9 de dezembro de 2011

29 de outubro


A cada surto me lembro daquele dia, datava uma época comemorativa, mas nada parecia importar naquele momento. Ele era só uma pessoa domada pelo ódio e parecia que eu era invisível ali. Só o ódio fazia presença. Era um quarto que costumava ser reconfortante e naquele dia podia ser tudo, menos reconfortante.

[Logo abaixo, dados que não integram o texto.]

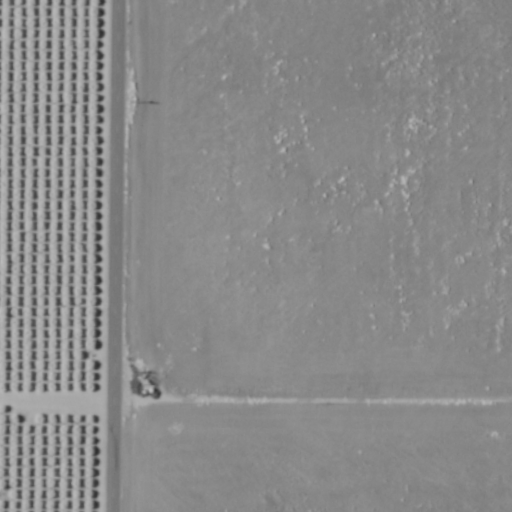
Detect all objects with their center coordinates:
road: (114, 256)
crop: (325, 256)
road: (256, 368)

Ele sentado na cadeira frente ao computador, jogando sabe-se lá o que ou fugindo da realidade com aquele fone nos ouvidos, me ignorando.  Poderia beijá-lo? Não. Ele não queria toques. Palavras? Era melhor manter a boca fechada. Lágrimas? Melhor engolir-las. Era tão indiferente que preferi sentar na cama e esperar por uma reação. O silêncio torturava mais, talvez ele realmente gostasse daquele jeito de me fazer esperar. Talvez na cabeça dele o meu semblante calmo era só fingimento, parte era. A outra parte era pensando na consequência dos remédios que eu havia tomado.  Até então nenhuma reação dele fazia eu me arrepender. A cada tentativa fracassada de uma olhada correspondida, mais eu tinha certeza que minha coragem valeria à pena. Os remédios pareciam ser a resolução de tudo, e já dentro de mim eu aguardava desesperadamente pelo fim.
                Quando ele finalmente abriu a boca era pra dizer coisas horríveis, palavras que agora estão soltas na minha mente, só lembro de uma frase por inteiro “vá embora”. Estranho eu não lembrar direito o que foi dito naquele dia, apenas imagens.

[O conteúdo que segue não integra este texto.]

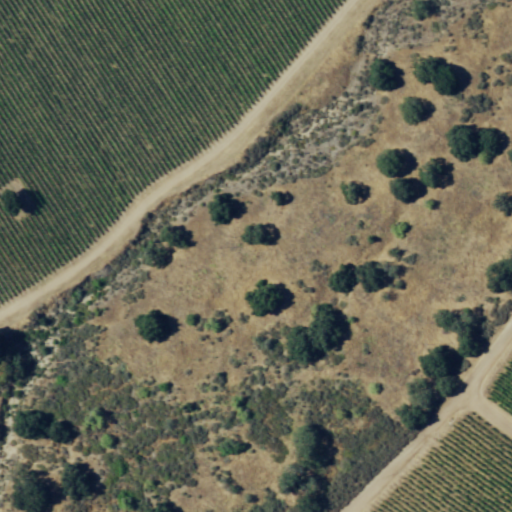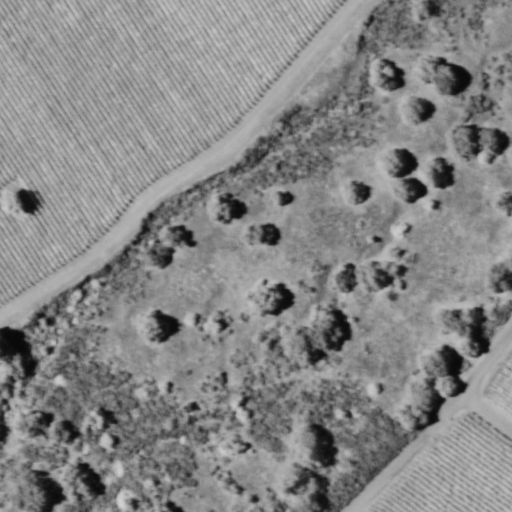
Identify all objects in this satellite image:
road: (491, 418)
road: (436, 423)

                Fui embora com outra frase em mente “vê se não vai fazer mais besteiras!”, só que já era tarde. Não me passou a ideia de vomitar os comprimidos porque ainda me parecia viável aquela decisão.

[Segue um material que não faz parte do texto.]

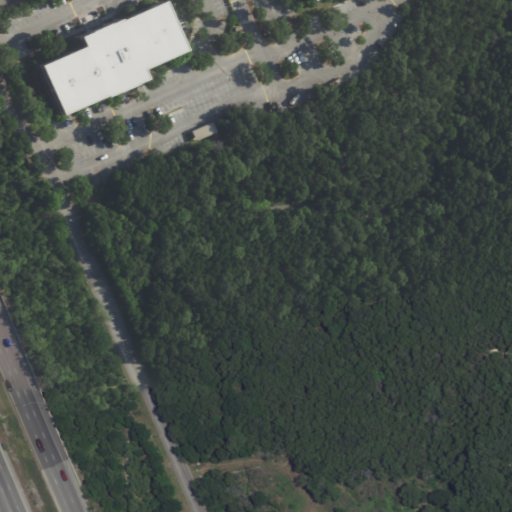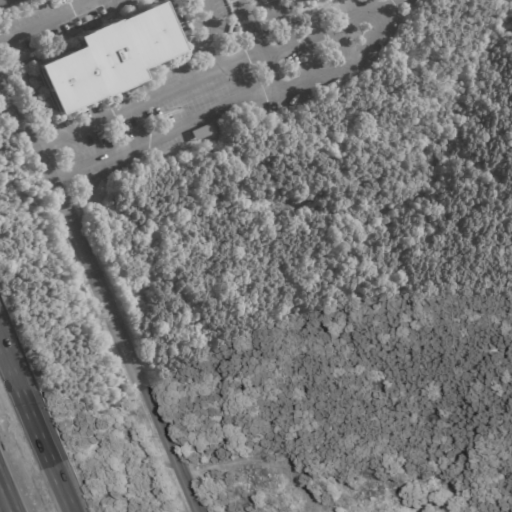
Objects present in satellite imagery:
road: (4, 1)
road: (50, 22)
road: (279, 23)
road: (328, 29)
road: (207, 35)
road: (255, 42)
building: (101, 56)
building: (105, 57)
road: (148, 100)
road: (238, 101)
building: (202, 132)
park: (349, 282)
road: (107, 299)
road: (12, 360)
road: (34, 411)
road: (60, 473)
road: (7, 493)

                Cheguei em casa e fui para o meu quarto. Mal tinha começado a noite, devia ser lá pelas oito e tanta. Deitei na cama e fiquei na escuridão total, só o celular clareava o lugar. Tentei dormir, mas estava tão impaciente aguardando uma mensagem ou tentando não enviar nenhuma. E só depois de uma hora ou pouco mais recebi um sinal de vida dele: “Desculpa ter te tratado tão mal...” mais coisas que não lembro junto de um “eu te amo”.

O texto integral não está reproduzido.